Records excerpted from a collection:
BEGIN

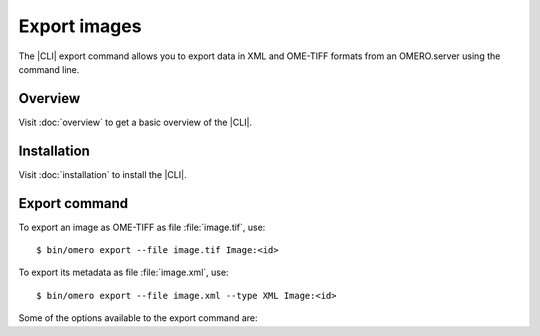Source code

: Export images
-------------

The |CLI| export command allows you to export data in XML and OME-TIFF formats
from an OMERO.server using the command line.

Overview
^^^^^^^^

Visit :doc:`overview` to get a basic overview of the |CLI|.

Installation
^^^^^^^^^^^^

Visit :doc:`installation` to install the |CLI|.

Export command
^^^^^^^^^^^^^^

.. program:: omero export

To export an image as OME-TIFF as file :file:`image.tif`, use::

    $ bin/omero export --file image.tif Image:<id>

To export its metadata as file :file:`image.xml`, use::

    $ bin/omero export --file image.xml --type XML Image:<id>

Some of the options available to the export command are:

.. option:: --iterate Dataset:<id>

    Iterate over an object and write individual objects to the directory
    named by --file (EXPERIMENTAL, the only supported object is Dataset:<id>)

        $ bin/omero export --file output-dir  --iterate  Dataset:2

END
BEGIN

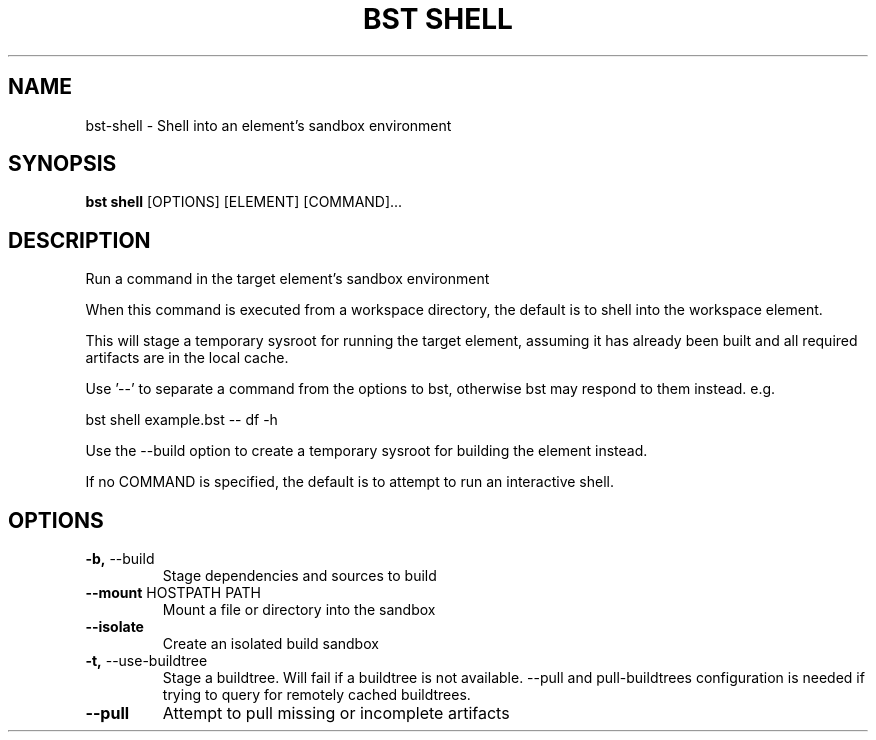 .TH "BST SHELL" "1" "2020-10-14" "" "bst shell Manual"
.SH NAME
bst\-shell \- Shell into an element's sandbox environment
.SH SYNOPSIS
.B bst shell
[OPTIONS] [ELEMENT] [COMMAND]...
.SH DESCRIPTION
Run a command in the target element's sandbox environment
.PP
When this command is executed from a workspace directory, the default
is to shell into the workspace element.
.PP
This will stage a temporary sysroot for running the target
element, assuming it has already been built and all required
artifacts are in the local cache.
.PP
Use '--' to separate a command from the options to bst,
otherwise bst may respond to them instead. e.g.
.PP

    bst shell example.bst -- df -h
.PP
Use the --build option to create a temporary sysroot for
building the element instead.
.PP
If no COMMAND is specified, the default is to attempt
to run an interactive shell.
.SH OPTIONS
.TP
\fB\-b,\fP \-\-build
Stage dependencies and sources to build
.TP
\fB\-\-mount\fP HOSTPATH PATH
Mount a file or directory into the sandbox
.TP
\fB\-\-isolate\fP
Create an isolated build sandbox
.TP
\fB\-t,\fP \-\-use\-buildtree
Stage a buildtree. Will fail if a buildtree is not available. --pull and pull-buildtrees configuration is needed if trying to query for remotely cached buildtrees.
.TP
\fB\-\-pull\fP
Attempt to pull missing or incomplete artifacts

END
BEGIN

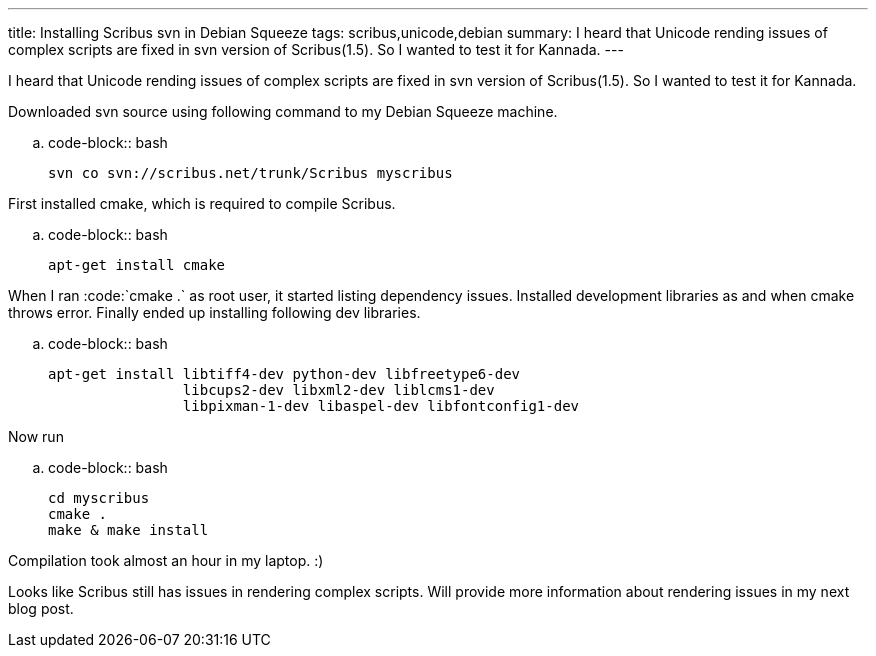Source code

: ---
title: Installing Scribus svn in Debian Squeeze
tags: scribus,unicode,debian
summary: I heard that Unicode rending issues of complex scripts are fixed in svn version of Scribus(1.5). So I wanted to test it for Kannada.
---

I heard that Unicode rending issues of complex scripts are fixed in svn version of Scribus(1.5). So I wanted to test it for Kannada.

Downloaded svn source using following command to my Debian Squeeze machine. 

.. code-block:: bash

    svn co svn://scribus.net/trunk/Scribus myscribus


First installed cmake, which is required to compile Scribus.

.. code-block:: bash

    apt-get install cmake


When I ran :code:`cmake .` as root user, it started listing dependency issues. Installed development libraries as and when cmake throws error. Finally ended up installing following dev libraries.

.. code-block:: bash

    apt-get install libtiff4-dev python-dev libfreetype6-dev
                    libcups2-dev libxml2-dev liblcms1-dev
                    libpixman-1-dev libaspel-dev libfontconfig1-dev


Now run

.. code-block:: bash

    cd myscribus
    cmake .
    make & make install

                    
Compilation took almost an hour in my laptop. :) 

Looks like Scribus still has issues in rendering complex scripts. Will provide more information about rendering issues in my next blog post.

END

Job item: Copy the stretch of the records above that runs from the line with "Downloaded svn source" through the line with "apt-get install cmake". Both end lines belong in the copy, and nothing else does.

Answer to this exercise:
Downloaded svn source using following command to my Debian Squeeze machine. 

.. code-block:: bash

    svn co svn://scribus.net/trunk/Scribus myscribus


First installed cmake, which is required to compile Scribus.

.. code-block:: bash

    apt-get install cmake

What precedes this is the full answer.